• _DOCUMENT EXTRACT_:
— Begin —
September 5, 2008

EXTREMISM IS SAFE: How Is Radical Extremism Reassuring?

The word “conservatism” has been stolen from us. By “Conservatives.”

Large numbers of people who seemingly have fairly moderate beliefs will support demagogues and power-seekers whose beliefs are far more extreme than their own.

Perversely, “conservatives” choose to be represented by persons whose agendas and policies are extreme, imprudent, reckless and dangerous. They are often people whose beliefs differ radically from their own, and whom they may frequently… just not believe.

We crudely call “conservative” those beliefs, ideologies and politics that tend to be self-interested. We are tricked into associating the gooey, burdensome term “conservative” with risk aversion, reflection, deliberation, prudence, and precaution.

The beliefs, and policies, of self-identified “conservatives” in the United States today are anything but prudent, cautious, precautionary or risk-averse. They are emphatically not “conservative” in this sense. They are dangerous. They are extremist. Especially the millenarian, apocalyptic and raptuary ones, and the radical free-market crusaders. We think you might be interested in a quote of Samir Amin posted here as an Irreproachable Quote. Here’s another:

“People who harbor strong convictions without evidence belong at the margins of our societies, not in our halls of power.”
— End —
• _DATA RECORDS_:
— Begin —
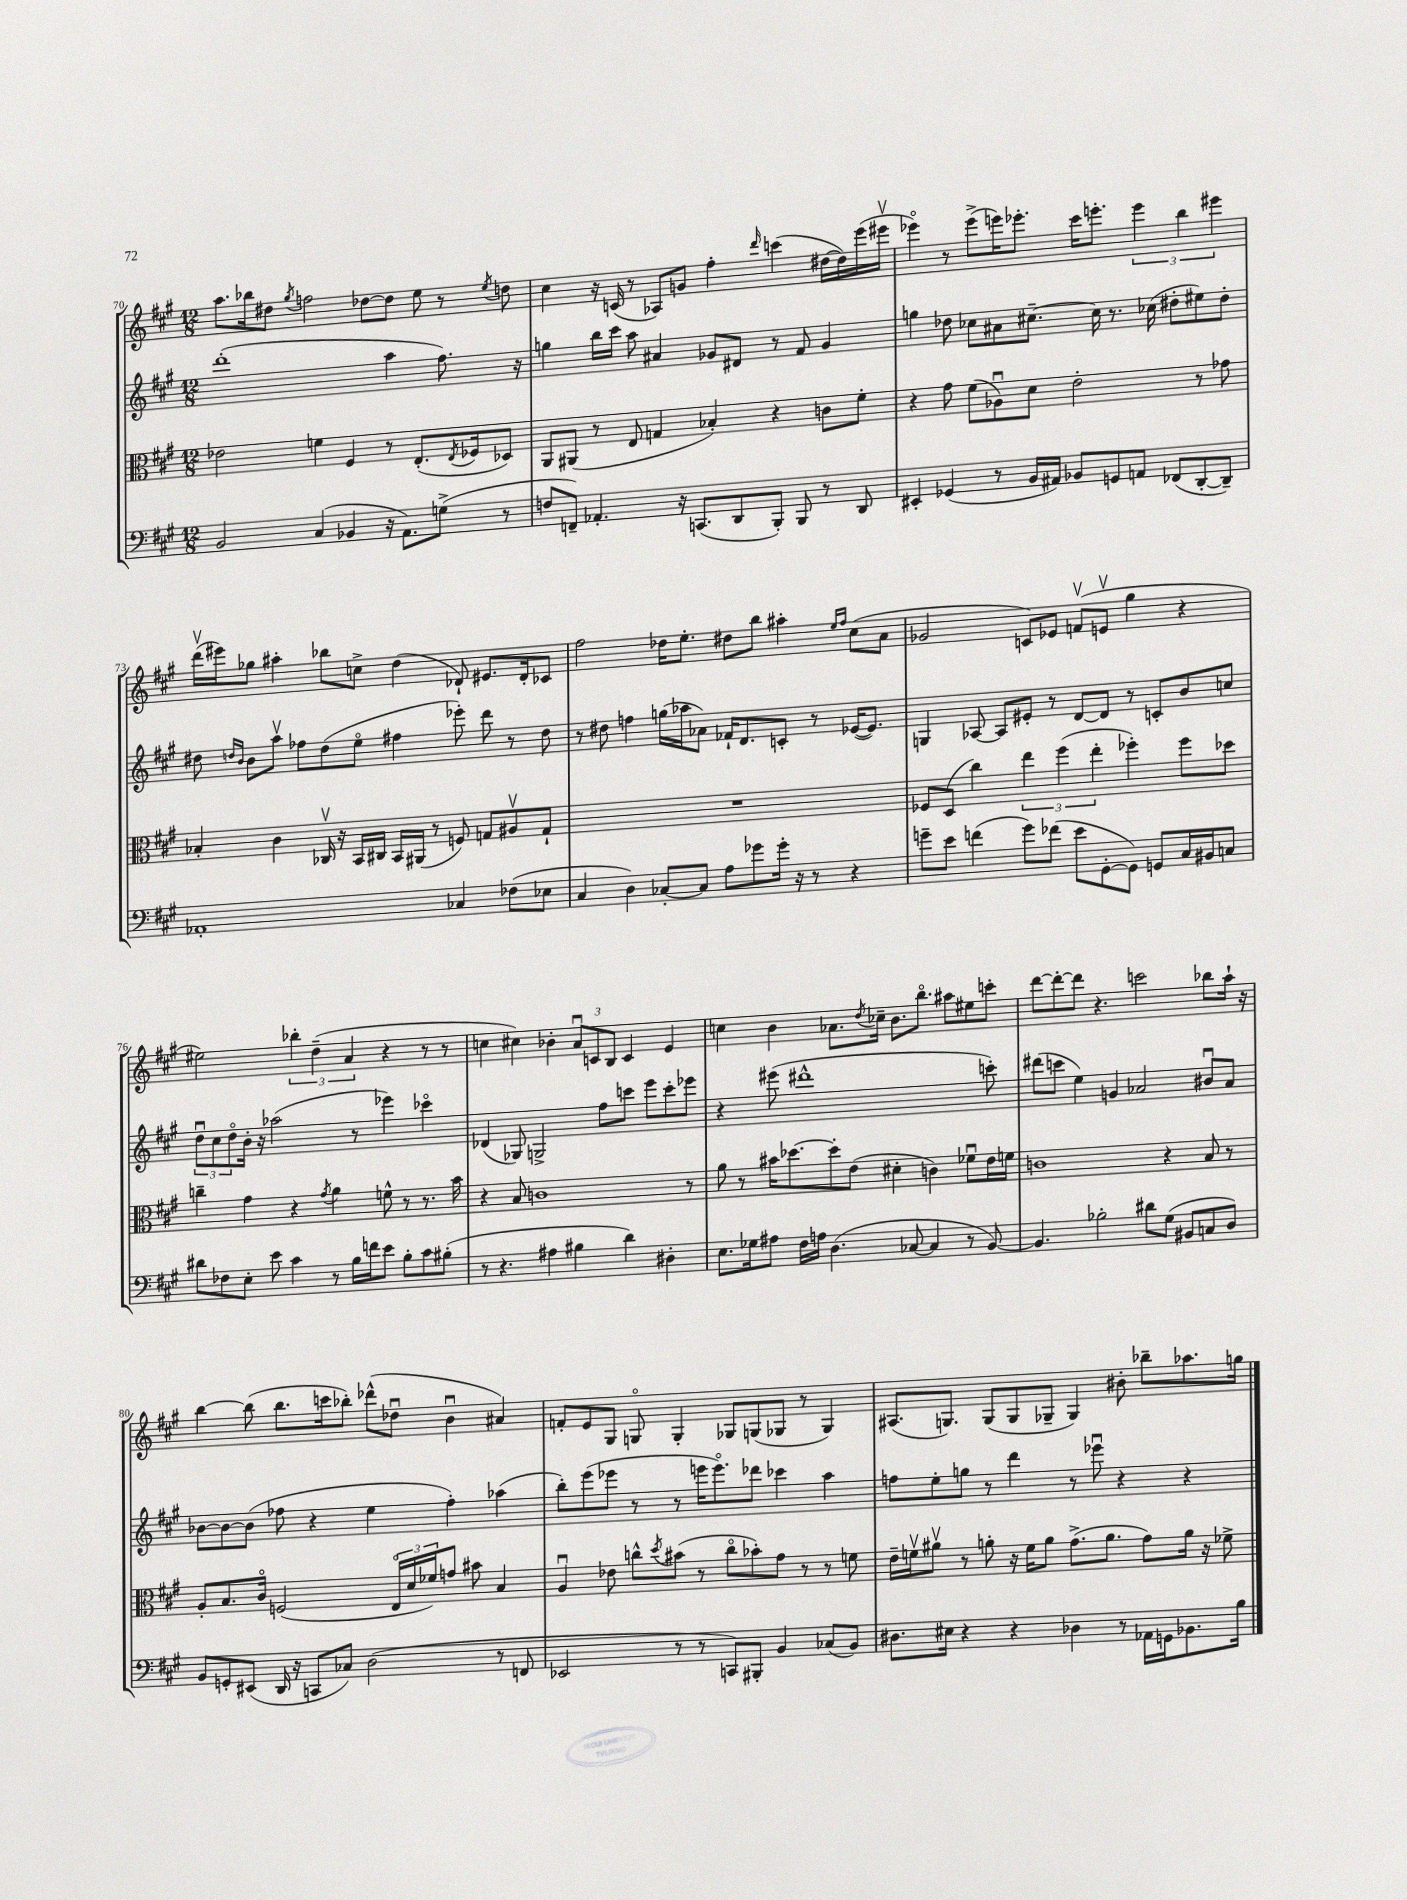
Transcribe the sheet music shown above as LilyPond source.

<<
\new StaffGroup <<
\new Staff = "s0" {
    \clef treble \key a \major \numericTimeSignature \time 12/8
    a''8. bes''16 dis''8 \acciaccatura { gis''8 } f''2 des''8~ des''8 e''8 r8 \acciaccatura { e''8 } d''8 |
    cis''4 r16 c'16( r8 aes8) g'8 fis''4-. \grace { d'''16 } c'''4( dis''16~ dis''16) e'''16( eis'''16\upbow |
    ees'''4\flageolet) r8 ees'''8->( e'''16) ees'''8.-. cis'''16 e'''8.-. \tuplet 3/2 { e'''4 b''4 eis'''4 } |
    d'''16\upbow( eis'''16) ges''8 ais''4-. bes''8 c''8-> d''4( des'8-!) eis'8. des'16-. ces'8 |
    fis''2 des''16 e''8.-. dis''8 b''8 ais''4-. \grace { e''16 fis''16 } cis''8( a'8 |
    ges'2 c'8) ees'8 f'8\upbow( e'8\upbow gis''4 r4 |
    eis''2) \tuplet 3/2 { bes''4-. d''4--( a'4 } r4 r8 r8 |
    c''4 cis''4) bes'4-. \tuplet 3/2 { a'8\downbow c'8 b8 } c'4 e'4 |
    c''4 b'4 aes'8. \acciaccatura { d''8 } ces''16-- b'8. b''8.\flageolet ais''8 eis''8 c'''8-. |
    d'''8~ d'''8~-. d'''8 r4. c'''2 bes''8 a''16-! r16 |
    b''4~ b''8( b''8. c'''16 bes''8-.) des'''8-^( des''8\downbow b'4\downbow ais'4) |
    f'8-. e'8 gis8 g8\flageolet g4-. ges8 g8( ges8 r8 ges4) |
    ais8.( g8.) g8( g8 ges8-- ges4) bis'8-. bes''8-- aes''8. g''16 \bar "|." |
}
\new Staff = "s1" {
    \clef treble \key a \major \numericTimeSignature \time 12/8
    d'''1-.( a''4 fis''8.) r16 |
    g''4 b''16 cis'''16 a''8 ais'4 ges'8 dis'8 r8 fis'8 ges'4 |
    g''4 des''8 ces''8 ais'8 cis''8.~-- cis''16 r8. ces''16( dis''8-. eis''8) dis''8-. |
    dis''8 \grace { d''16 b'16 } b'8 a''8\upbow fes''8 d''8( e''8\flageolet fis''4 ees'''8-.) d'''8 r8 d''8 |
    r8 dis''8 f''4 g''16( aes''16 aes'8) fes'16-! d'8. c'8-. r8 ees'16~( ees'8.) |
    g4 aes8~ aes8 eis'8-. r8 d'8~ d'8 r8 c'8-. b'8 c''8 |
    \tuplet 3/2 { d''8\downbow cis''8 d''8\flageolet } b'16-. r16 aes''2( r8 ees'''4) ces'''4\flageolet |
    des'4( ges8) g2-> fis''8 c'''8 e'''8 c'''8-. ees'''8 |
    r4 eis'''8( dis'''1-^ c'''8-.) |
    dis'''8( c'''8 e''4) g'4 aes'2 bis'8\downbow aes'8 |
    bes'8~ bes'8~ bes'8( fes''8 r4 e''4 fes''4-.) aes''4( |
    b''8-.) e'''8( ees'''8 r8 r8 e'''16 e'''8.\flageolet) des'''8 ces'''4 a''4 |
    f''8 e''8-. g''8 r8 d'''4 r8 ees'''8\downbow r4 r4 \bar "|." |
}
\new Staff = "s2" {
    \clef alto \key a \major \numericTimeSignature \time 12/8
    ees'2 f'4 fis4 r8 e8.-.( \acciaccatura { e8 } fes16 des8) |
    a,8 ais,8( r8 e8 g4 bes4-.) r4 c'8 fis'8-. |
    r4 gis'8 fis'8( aes8\downbow) d'8 e'2-. r8 ges'8 |
    bes4-. cis'4 ces16\upbow r16 b,16 cis16 b,16 ais,16( r8 f8) g8 ais8\upbow g8-! |
    R1. |
    fes8 d8( cis''4) \tuplet 3/2 { e''4 fis''4( e''4-. } fes''4-.) fes''8 des''8 |
    c''4-- gis'4 r4 \acciaccatura { gis'8 } a'4 f'8-^ r8 r8. b'16 |
    r4 b8 c'1 r8 |
    a'8 r8 bis'16 des''8.~ des''8-. e'8( dis'4-. c'4) fes'8\downbow e'16 f'16 |
    c'1 r4 b8 r8 |
    a8-. b8. cis'16\flageolet f2( \tuplet 3/2 { e16\flageolet d'16 fes'16) } g'8 bis'8 b4 |
    a4\downbow ees'8 c''8-^ \acciaccatura { d''8 } bis'8( r8 c''8\flageolet bes'8-.) gis'8 r8 r8 f'8 |
    e'16-- f'16\upbow ais'8\upbow r8 a'8-. r16 f'16 a'8 gis'8.->( a'8. gis'8) a'16 r16 fes'8-> \bar "|." |
}
\new Staff = "s3" {
    \clef bass \key a \major \numericTimeSignature \time 12/8
    b,2 cis4( bes,4 r16 a,8.) g8->( r8 |
    f8 f,8--) aes,4.-. r16 c,8.( d,8 b,,8-.) b,,8 r8 d,8 |
    eis,4-. ges,4( r8 b,16 ais,16) bes,8 g,8 a,8 fes,8( d,8~-. d,8--) |
    aes,1-. ces4 fes8( ees8 |
    cis4 d4) ces8~-. ces8 a8 ges'8 ges'16-. r16 r8 r4 |
    g'8-- e'8 f'4( g'8) fes'8( e'8 gis,8~-. gis,8) g,8 cis16 bis,16 c8 |
    dis'8 fes8 e8-. e'8 cis'4 r8 b16 f'16 e'8 b8-. cis'8 bis8-.( |
    r8 r4. ais4 bis4 d'4) dis4-. |
    e8. ges16 ais8 fis16 a16 d4.( ces8~ ces4 r8 b,8~) |
    b,4. bes2-. dis'8 gis8( bis,8 c8 d8) |
    b,8 g,8-. eis,8( d,16 r16 c,8 ces8) d2( r8 f,8 |
    ees,2 r8 r8 c,8) bis,,8-. b,4 ces8( b,8) |
    dis8. eis16 r4 r4 des4 r8 aes,16 g,16 bes,8. b16 \bar "|." |
}
>>
>>
\layout { \context { \Score currentBarNumber = #70 } }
— End —
• _EXERCISE DESCRIPTION_:
Answer from the post on extremism:
(a) What date appears at the top of the post?
(b) With what qualities does the post say we are tricked into associating the term "conservative"?
(c) Whose quote does the post say was posted as an Irreproachable Quote?

• _FULL RESPONSE_:
(a) September 5, 2008
(b) Risk aversion, reflection, deliberation, prudence, and precaution
(c) Samir Amin